私の好きな方たちとの対談集。春山さんだけ知りませんでした。

【養老猛司さんとの対談で】

1.(春山)地域で受け継がれてきた自然観や祈りが具体的な行為として再興し、人々の生活に組み込まれて行けば、風景・風土はより豊かに、美しくなっていくのではないか。

2.(春山)日本語の「自然」は、里山のような、人の手がある程度入った自然なんです。

3.(養老)そうやって生きのびてきたのが、今、目の前にいる虫たちです。

4.貝原益軒の幸福論では、自分が幸せになると、周りが幸せになり、社会もよくなる。そうすることで環境も豊かになっていく。これを「徳を積む」として、生き方を説いている。

5.学校の教室では、基本、教師と生徒が、一体多で対峙していますね。でも畠山さんとお孫さんは、自然に対して一緒に向き合い、互いに感じたことや喜びを共有し合っている。向き合い方が全く違います。

【中村桂子さんとの対談で】

6.(春山)ピラミッドの頂点に人間がいるのではなく、生命誌絵巻の扇形の中で今、地球上に生きているすべての生き物と同じところにいる。ということですね。

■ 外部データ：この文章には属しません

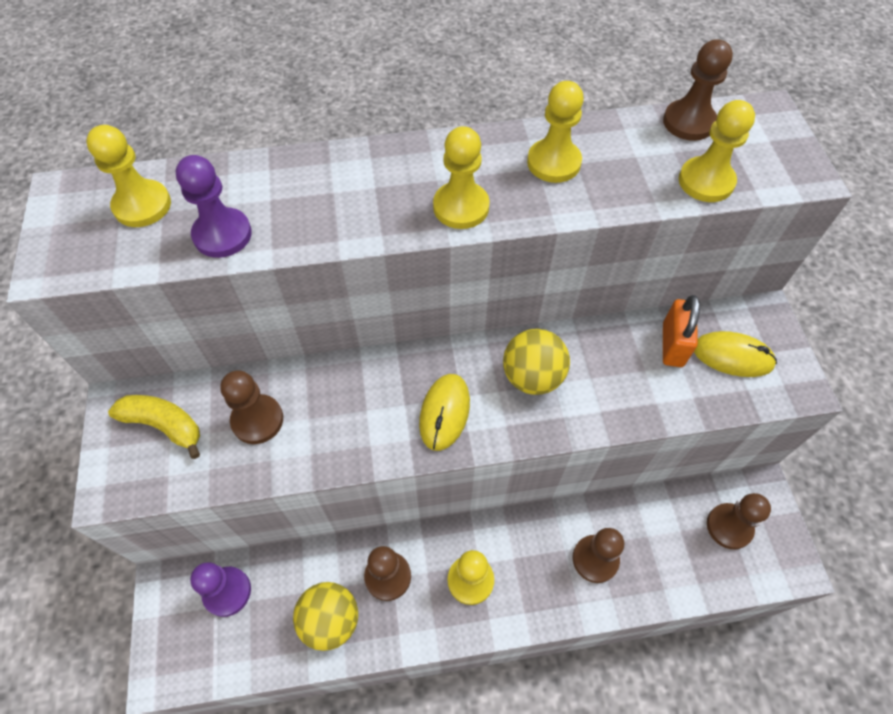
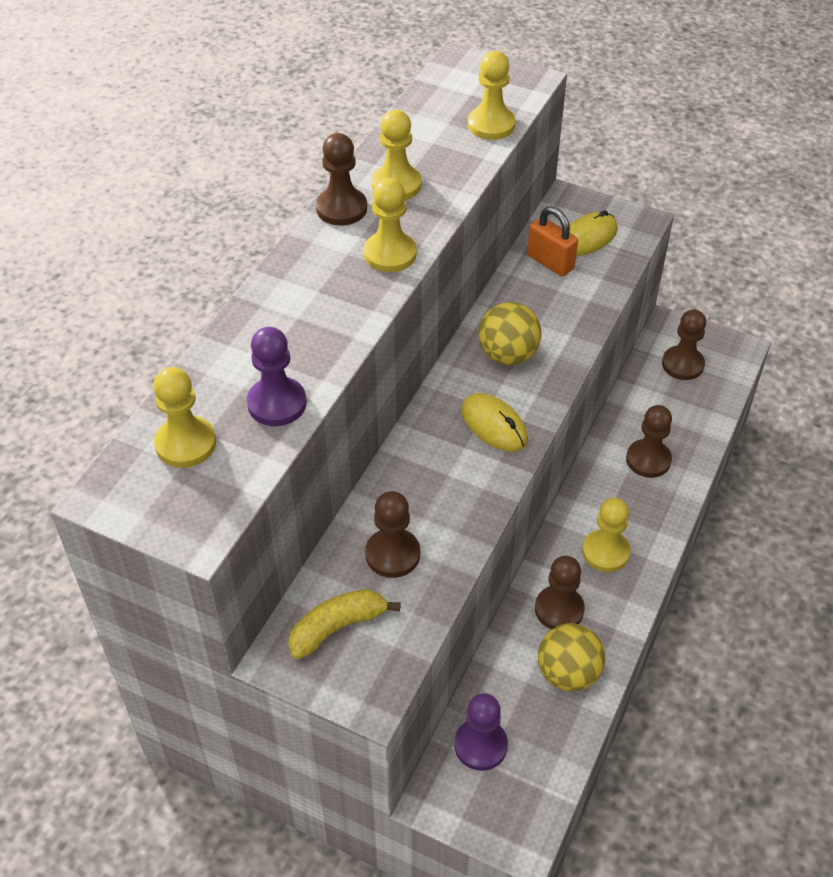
camera: 55 degrees left, 10 degrees down
(688, 122) = (429, 100): brown pawn -> brown pawn (341, 208)

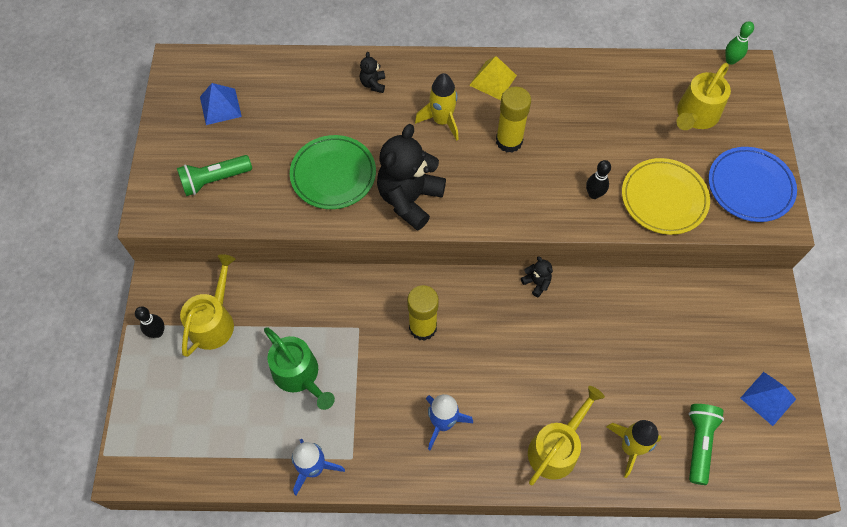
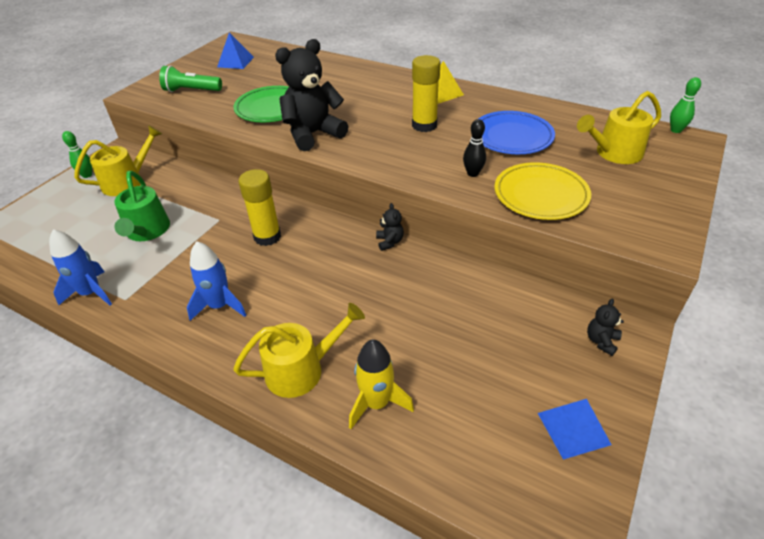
camera: 30 degrees right, 20 degrees down
(157, 332) = (87, 175): black bowling pin -> green bowling pin
(373, 84) = (348, 75): black teddy bear -> black teddy bear (601, 341)
(442, 121) = (380, 103): yellow rocket -> none
(698, 443) = (457, 435): green flashlight -> none
(750, 187) = (643, 213): blue plate -> blue plate (512, 137)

7.(中村)SDGsには「誰一人取り残さない」という言葉があるでしょう。私はこれが好きではありません。まるで神様がおっしゃってるみたい。

【池澤夏樹さんとの対談で】

8.(池澤)アラスカの原野がそうであるように、自然というのは実はとても単調で退屈なもので、ほとんど何も起こらないんですね。

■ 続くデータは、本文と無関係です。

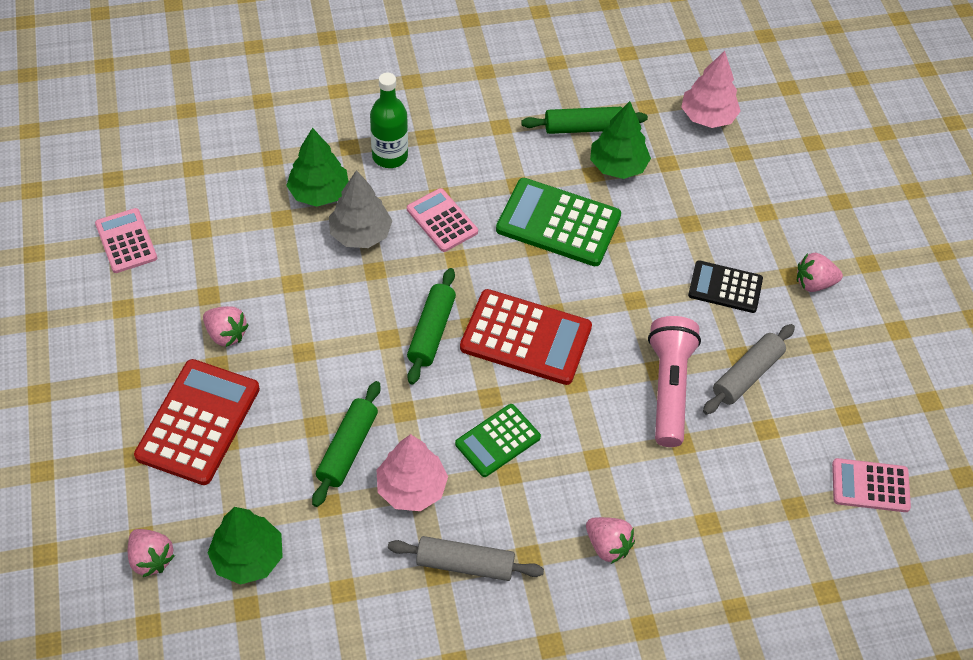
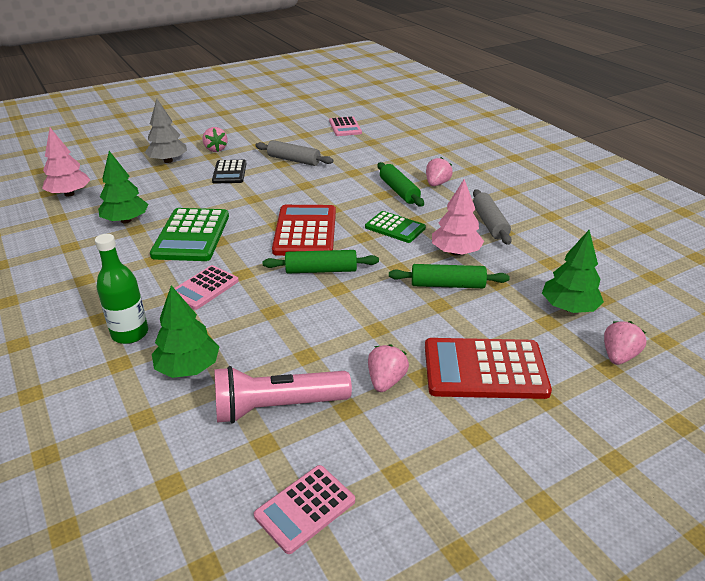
camera: 105 degrees left, 20 degrees down
(360, 234) = (234, 328): grey tree -> grey tree (168, 161)
(583, 128) = (84, 240): green rolling pin -> green rolling pin (399, 191)
(669, 388) = (317, 180): pink flashlight -> pink flashlight (277, 407)

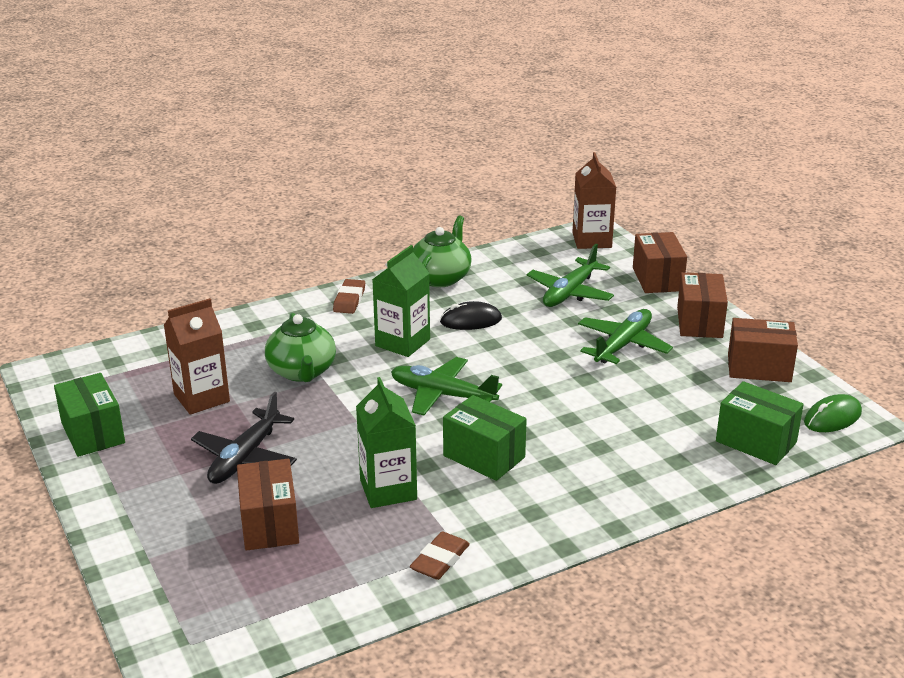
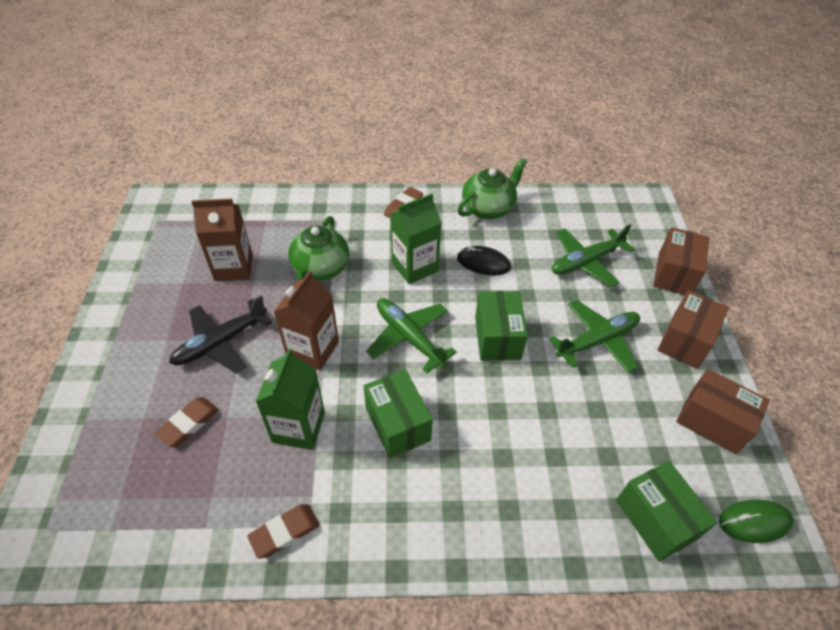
camera: 25 degrees right, 20 degrees up
(93, 433) = (141, 273): green box -> green box (497, 338)
(269, 524) = (188, 423): brown box -> brown eraser
(592, 240) = (640, 209): brown carton -> brown carton (313, 349)

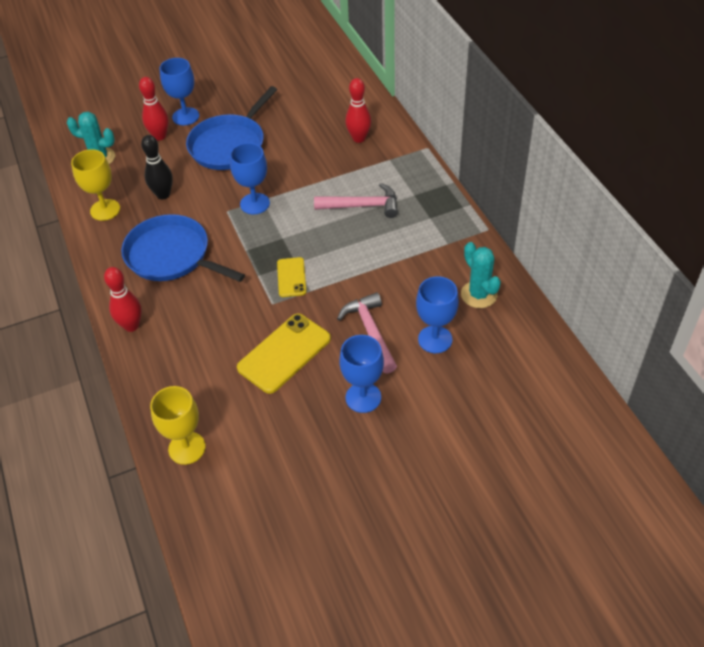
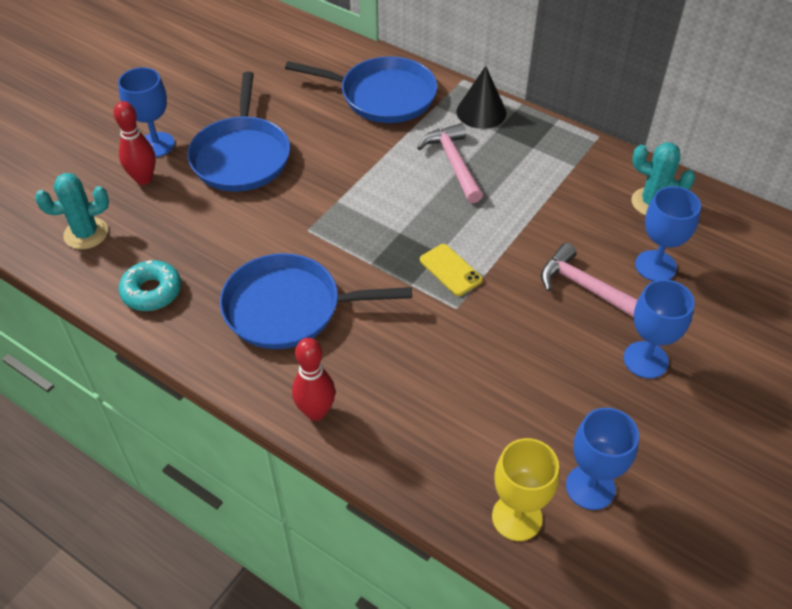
camera: 35 degrees left, 0 degrees up
(105, 210) = (152, 291): yellow goblet -> turquoise donut
(163, 195) = (212, 243): black bowling pin -> none
(255, 204) = (333, 209): blue goblet -> blue goblet (590, 487)
(284, 353) = (521, 355): yellow phone -> none
(359, 138) = (383, 96): red bowling pin -> blue pan
(362, 206) = (453, 163): pink hammer -> pink hammer turned 75 degrees counterclockwise
(417, 177) = (481, 112): none -> black cone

9.(池澤)自然は恩恵であると同時に、生きることに対する制約でもある。そんな当たり前のことを忘れてしまった人間は、生きることをなめていて、本来受け取るべきリスクをサボっているから、それに対応する力や知恵がない。そこが、自然の中でインチキせずに生きる力を身につけている動物との違いです。

10.(春山)現代における最良の知恵は、「つくる」や「足す」ことよりも、「手放す」や「足るを知る」のほうにこそあるのではないかと思います。

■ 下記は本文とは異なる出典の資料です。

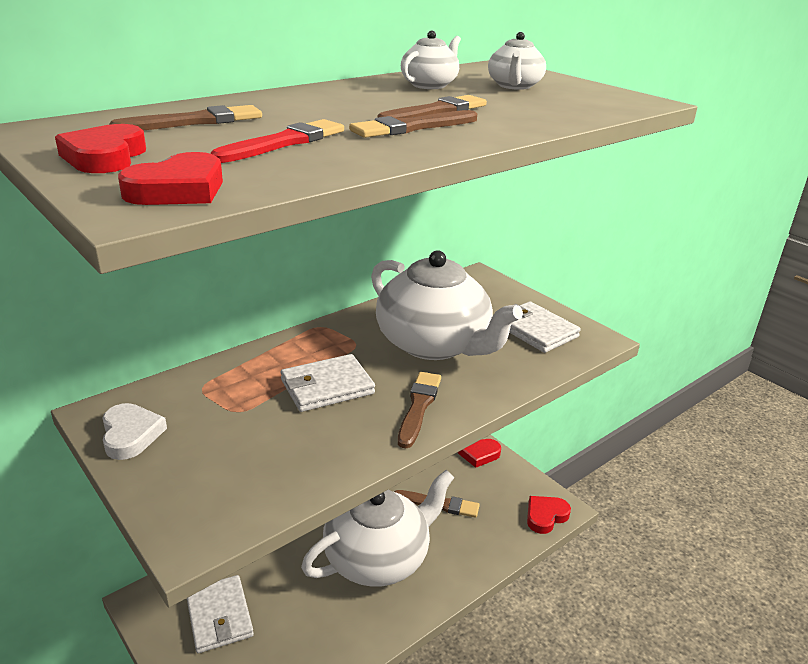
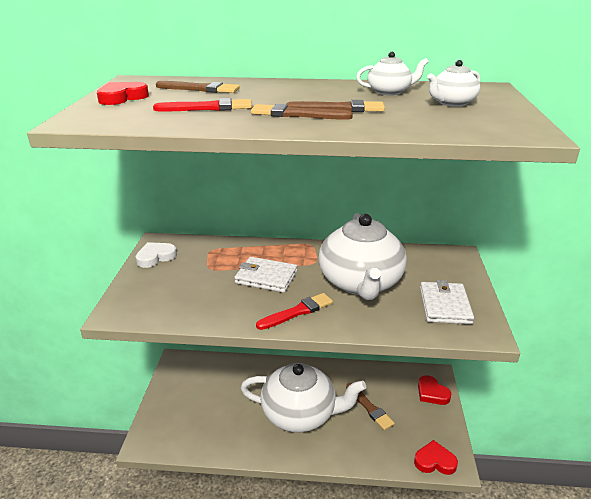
camera: 45 degrees right, 0 degrees up
(131, 435) = (155, 257): white heart -> white heart turned 150 degrees counterclockwise
(178, 190) = (106, 118): red heart -> none
(219, 616) = (197, 389): white wallet -> none
(419, 407) = (297, 312): brown brush -> red brush

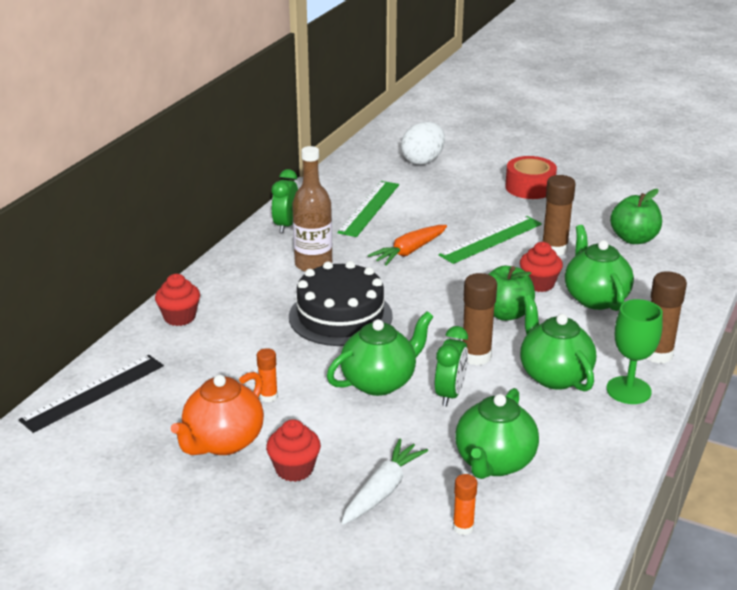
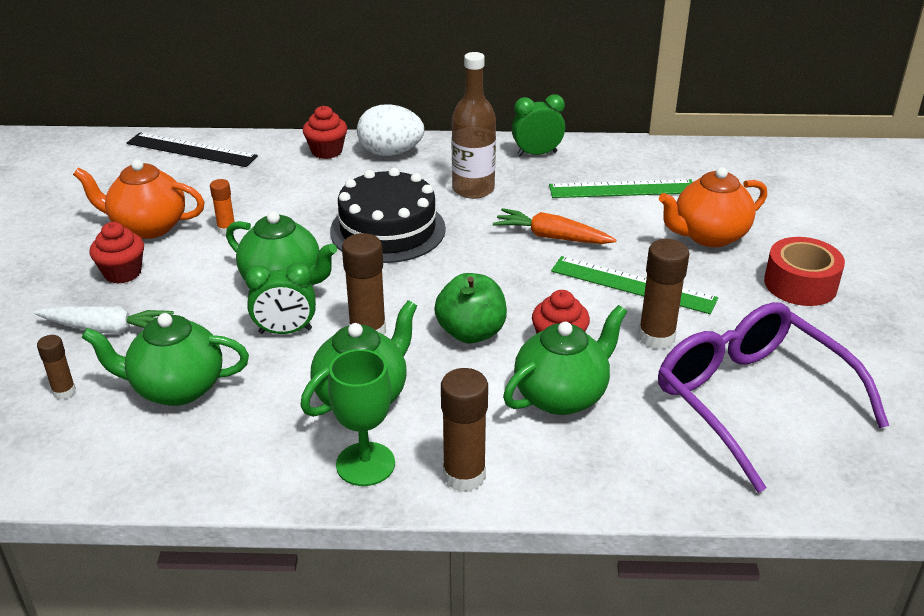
camera: 65 degrees right, 5 degrees up
(423, 161) = (775, 193): white egg -> white egg (390, 153)
(454, 197) = (708, 236): none -> orange teapot
(463, 527) = (64, 392): orange glue stick -> brown glue stick
(633, 239) = (752, 401): green apple -> purple glasses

11.(春山)一二〇〇キロの巡礼地を六〇日かけて歩きました。――「地球の外に出ることではなく、高い山に登ることで㎥なく、自分が経っている足元や住んでいる場所を宇宙そのものだと思い、足元を掘ることこそ、二十一世紀の冒険なんだ」と気づきました。

12.(春山)山を歩くという営みは、現代においても最先端の身体的行為なわけです。

13.(春山)身体知が発揮できるくらいの小さな場所に自分たちのくらしを置く。

【読んで自分を変えたいこと】

・生物の進化の頂点に人間がいるというおごりは捨てたい。

・体を動かすことで得られる情報をたくさん蓄えたい。